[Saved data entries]
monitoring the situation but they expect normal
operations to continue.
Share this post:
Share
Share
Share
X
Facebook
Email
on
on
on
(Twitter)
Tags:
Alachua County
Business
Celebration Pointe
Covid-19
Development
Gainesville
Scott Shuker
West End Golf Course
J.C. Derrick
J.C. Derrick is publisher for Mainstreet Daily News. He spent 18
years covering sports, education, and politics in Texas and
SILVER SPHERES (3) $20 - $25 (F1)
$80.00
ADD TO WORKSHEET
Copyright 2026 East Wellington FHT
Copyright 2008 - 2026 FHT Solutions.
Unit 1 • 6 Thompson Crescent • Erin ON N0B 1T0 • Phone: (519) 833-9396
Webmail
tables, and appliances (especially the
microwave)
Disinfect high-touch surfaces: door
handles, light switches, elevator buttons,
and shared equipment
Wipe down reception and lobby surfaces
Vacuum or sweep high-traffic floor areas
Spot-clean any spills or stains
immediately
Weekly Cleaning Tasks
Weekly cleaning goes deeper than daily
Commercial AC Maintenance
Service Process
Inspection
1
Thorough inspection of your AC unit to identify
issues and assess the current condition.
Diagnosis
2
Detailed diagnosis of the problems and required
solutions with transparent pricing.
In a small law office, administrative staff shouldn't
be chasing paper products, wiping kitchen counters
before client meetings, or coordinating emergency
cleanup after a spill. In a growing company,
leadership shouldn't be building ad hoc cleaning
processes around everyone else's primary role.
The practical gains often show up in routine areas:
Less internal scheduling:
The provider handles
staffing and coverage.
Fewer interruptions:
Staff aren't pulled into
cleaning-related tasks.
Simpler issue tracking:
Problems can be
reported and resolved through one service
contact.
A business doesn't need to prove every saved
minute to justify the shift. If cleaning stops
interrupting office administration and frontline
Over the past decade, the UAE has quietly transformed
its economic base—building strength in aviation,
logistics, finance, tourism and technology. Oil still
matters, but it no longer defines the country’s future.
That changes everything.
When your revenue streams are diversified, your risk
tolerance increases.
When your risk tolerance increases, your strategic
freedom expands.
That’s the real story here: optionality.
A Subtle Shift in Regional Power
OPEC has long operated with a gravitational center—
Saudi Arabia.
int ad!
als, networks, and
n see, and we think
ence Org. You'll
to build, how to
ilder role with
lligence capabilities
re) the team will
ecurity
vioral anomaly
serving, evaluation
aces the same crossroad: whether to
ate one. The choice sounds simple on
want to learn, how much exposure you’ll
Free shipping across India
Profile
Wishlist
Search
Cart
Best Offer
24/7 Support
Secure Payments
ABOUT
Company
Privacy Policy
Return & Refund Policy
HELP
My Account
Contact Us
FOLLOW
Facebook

WORK REQUEST ▸ As listed above, the lines from the line with "processes around everyone" to the line with "ence Org. You'll" are to be echoed exactly, with both ends included and nothing added.

OUTPUT OF THE EXERCISE ▸
processes around everyone else's primary role.
The practical gains often show up in routine areas:
Less internal scheduling:
The provider handles
staffing and coverage.
Fewer interruptions:
Staff aren't pulled into
cleaning-related tasks.
Simpler issue tracking:
Problems can be
reported and resolved through one service
contact.
A business doesn't need to prove every saved
minute to justify the shift. If cleaning stops
interrupting office administration and frontline
Over the past decade, the UAE has quietly transformed
its economic base—building strength in aviation,
logistics, finance, tourism and technology. Oil still
matters, but it no longer defines the country’s future.
That changes everything.
When your revenue streams are diversified, your risk
tolerance increases.
When your risk tolerance increases, your strategic
freedom expands.
That’s the real story here: optionality.
A Subtle Shift in Regional Power
OPEC has long operated with a gravitational center—
Saudi Arabia.
int ad!
als, networks, and
n see, and we think
ence Org. You'll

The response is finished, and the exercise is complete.